■ Work instruction
Repeat the passage on the writing assessment word for word, starting at "For the integrated" and ending at "et al., 2019).".
Text passage Block Start
For writing, there was no established large-scale assessment procedure for measuring writing in English as a foreign language. The research team, therefore, partnered with the Educational Testing Service (ETS) in Princeton, NJ, USA, which conducts the internationally renowned TOEFL iBT assessment (Burstein et al., 2013; Educational Testing Service [ETS], 2009). A central goal in the German and the Swiss writing curricula for English as a foreign language is to develop students’ understanding of a wide range of input from audio or written sources. Students should be able to use that information to produce their own writing and be able to address a specific audience in an appropriate and persuasive way, as well as to state their personal opinion about a given topic (Educational Department of Basel-Stadt [EDBS], 2017; Fleckenstein et al., 2018; Institute for Quality Development in Schools of Schleswig Holstein [IQSH], 2014). In order to operationalize the main learning goals from the national curricula, integrated and independent prompts were selected from the ETS TOEFL iBT pool for the MEWS study. For the independent essay, students were presented with a controversial topic and were asked to write an argumentative essay in which they were supposed to agree or disagree with the statement and support their opinion with arguments. Students had 30 minutes to write the argumentative essay on the computer. They were advised that a good essay should be at least 300 words long. They were not required to count the words but were told that 300 words would result in approximately ten lines on the screen (ETS, 2009).

For the integrated essay, students were presented with a written text on a specific topic (250–300 words long) and a spoken audio input expressing opposing views to the written input (2–3 minutes long). They had 20 minutes after the input to summarize the information (150–225 words). In contrast to the independent essay, they were not required to formulate their own opinion or conclusion (ETS, 2009). The integrated essay, therefore, represented a synthesis text, which required the writer to combine different language skills and writing strategies, including demonstrating a broad understanding of the opposing input sources, selecting important information, evaluating them, and rearranging them in a logical and coherent text (Keller et al., 2020; van Ockenburg et al., 2019).

Students were asked to write one independent and one integrated essay at both measurement points, resulting in four essays per student. Due to copyright reasons, the research team selected prompts that had already been used for TOEFL and were publicly available online. Overall, four prompts were selected that were thought to meet students’ interests and, in terms of the independent prompts, were likely to meet students’ world knowledge (for details on the writing prompts, see Keller et al., 2020). As with the testlets for reading and listening, writing prompts were permutated between the two time points.
Text passage Block End
Collected data Block Start
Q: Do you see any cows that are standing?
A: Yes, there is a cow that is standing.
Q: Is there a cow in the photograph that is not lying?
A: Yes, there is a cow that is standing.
Collected data Block End
■ Answer area
For the integrated essay, students were presented with a written text on a specific topic (250–300 words long) and a spoken audio input expressing opposing views to the written input (2–3 minutes long). They had 20 minutes after the input to summarize the information (150–225 words). In contrast to the independent essay, they were not required to formulate their own opinion or conclusion (ETS, 2009). The integrated essay, therefore, represented a synthesis text, which required the writer to combine different language skills and writing strategies, including demonstrating a broad understanding of the opposing input sources, selecting important information, evaluating them, and rearranging them in a logical and coherent text (Keller et al., 2020; van Ockenburg et al., 2019).